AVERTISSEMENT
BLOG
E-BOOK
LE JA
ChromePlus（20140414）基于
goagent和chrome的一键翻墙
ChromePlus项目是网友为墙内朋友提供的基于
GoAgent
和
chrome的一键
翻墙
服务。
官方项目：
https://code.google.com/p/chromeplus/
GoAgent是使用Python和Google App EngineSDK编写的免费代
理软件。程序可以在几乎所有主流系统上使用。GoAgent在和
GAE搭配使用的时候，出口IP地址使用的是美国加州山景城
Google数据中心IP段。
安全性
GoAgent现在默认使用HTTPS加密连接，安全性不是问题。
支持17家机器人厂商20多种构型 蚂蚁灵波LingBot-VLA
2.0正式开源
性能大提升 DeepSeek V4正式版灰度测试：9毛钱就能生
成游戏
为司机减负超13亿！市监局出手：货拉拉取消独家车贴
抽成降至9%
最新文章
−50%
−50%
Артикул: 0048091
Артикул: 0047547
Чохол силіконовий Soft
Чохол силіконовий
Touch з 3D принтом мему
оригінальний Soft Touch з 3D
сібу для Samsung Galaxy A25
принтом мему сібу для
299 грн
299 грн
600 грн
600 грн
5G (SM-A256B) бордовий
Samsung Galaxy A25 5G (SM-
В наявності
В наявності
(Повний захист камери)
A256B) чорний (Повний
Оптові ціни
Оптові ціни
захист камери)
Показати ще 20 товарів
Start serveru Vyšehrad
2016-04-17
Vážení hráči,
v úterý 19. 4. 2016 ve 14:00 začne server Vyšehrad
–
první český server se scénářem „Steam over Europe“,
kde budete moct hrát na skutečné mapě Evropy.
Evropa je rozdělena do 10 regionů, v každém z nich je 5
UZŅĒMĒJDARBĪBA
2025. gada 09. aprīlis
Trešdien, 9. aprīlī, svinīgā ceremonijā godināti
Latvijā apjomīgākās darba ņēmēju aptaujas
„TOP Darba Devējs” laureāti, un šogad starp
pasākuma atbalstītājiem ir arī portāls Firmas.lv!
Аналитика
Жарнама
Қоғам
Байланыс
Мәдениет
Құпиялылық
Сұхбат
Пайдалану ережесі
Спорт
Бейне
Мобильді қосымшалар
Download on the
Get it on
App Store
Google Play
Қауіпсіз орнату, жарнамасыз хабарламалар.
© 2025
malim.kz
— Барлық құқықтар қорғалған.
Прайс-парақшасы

_ABOUT THIS TASK_
The response has to match the data exactly, line for line.

_REPLY_
AVERTISSEMENT
BLOG
E-BOOK
LE JA
ChromePlus（20140414）基于
goagent和chrome的一键翻墙
ChromePlus项目是网友为墙内朋友提供的基于
GoAgent
和
chrome的一键
翻墙
服务。
官方项目：
https://code.google.com/p/chromeplus/
GoAgent是使用Python和Google App EngineSDK编写的免费代
理软件。程序可以在几乎所有主流系统上使用。GoAgent在和
GAE搭配使用的时候，出口IP地址使用的是美国加州山景城
Google数据中心IP段。
安全性
GoAgent现在默认使用HTTPS加密连接，安全性不是问题。
支持17家机器人厂商20多种构型 蚂蚁灵波LingBot-VLA
2.0正式开源
性能大提升 DeepSeek V4正式版灰度测试：9毛钱就能生
成游戏
为司机减负超13亿！市监局出手：货拉拉取消独家车贴
抽成降至9%
最新文章
−50%
−50%
Артикул: 0048091
Артикул: 0047547
Чохол силіконовий Soft
Чохол силіконовий
Touch з 3D принтом мему
оригінальний Soft Touch з 3D
сібу для Samsung Galaxy A25
принтом мему сібу для
299 грн
299 грн
600 грн
600 грн
5G (SM-A256B) бордовий
Samsung Galaxy A25 5G (SM-
В наявності
В наявності
(Повний захист камери)
A256B) чорний (Повний
Оптові ціни
Оптові ціни
захист камери)
Показати ще 20 товарів
Start serveru Vyšehrad
2016-04-17
Vážení hráči,
v úterý 19. 4. 2016 ve 14:00 začne server Vyšehrad
–
první český server se scénářem „Steam over Europe“,
kde budete moct hrát na skutečné mapě Evropy.
Evropa je rozdělena do 10 regionů, v každém z nich je 5
UZŅĒMĒJDARBĪBA
2025. gada 09. aprīlis
Trešdien, 9. aprīlī, svinīgā ceremonijā godināti
Latvijā apjomīgākās darba ņēmēju aptaujas
„TOP Darba Devējs” laureāti, un šogad starp
pasākuma atbalstītājiem ir arī portāls Firmas.lv!
Аналитика
Жарнама
Қоғам
Байланыс
Мәдениет
Құпиялылық
Сұхбат
Пайдалану ережесі
Спорт
Бейне
Мобильді қосымшалар
Download on the
Get it on
App Store
Google Play
Қауіпсіз орнату, жарнамасыз хабарламалар.
© 2025
malim.kz
— Барлық құқықтар қорғалған.
Прайс-парақшасы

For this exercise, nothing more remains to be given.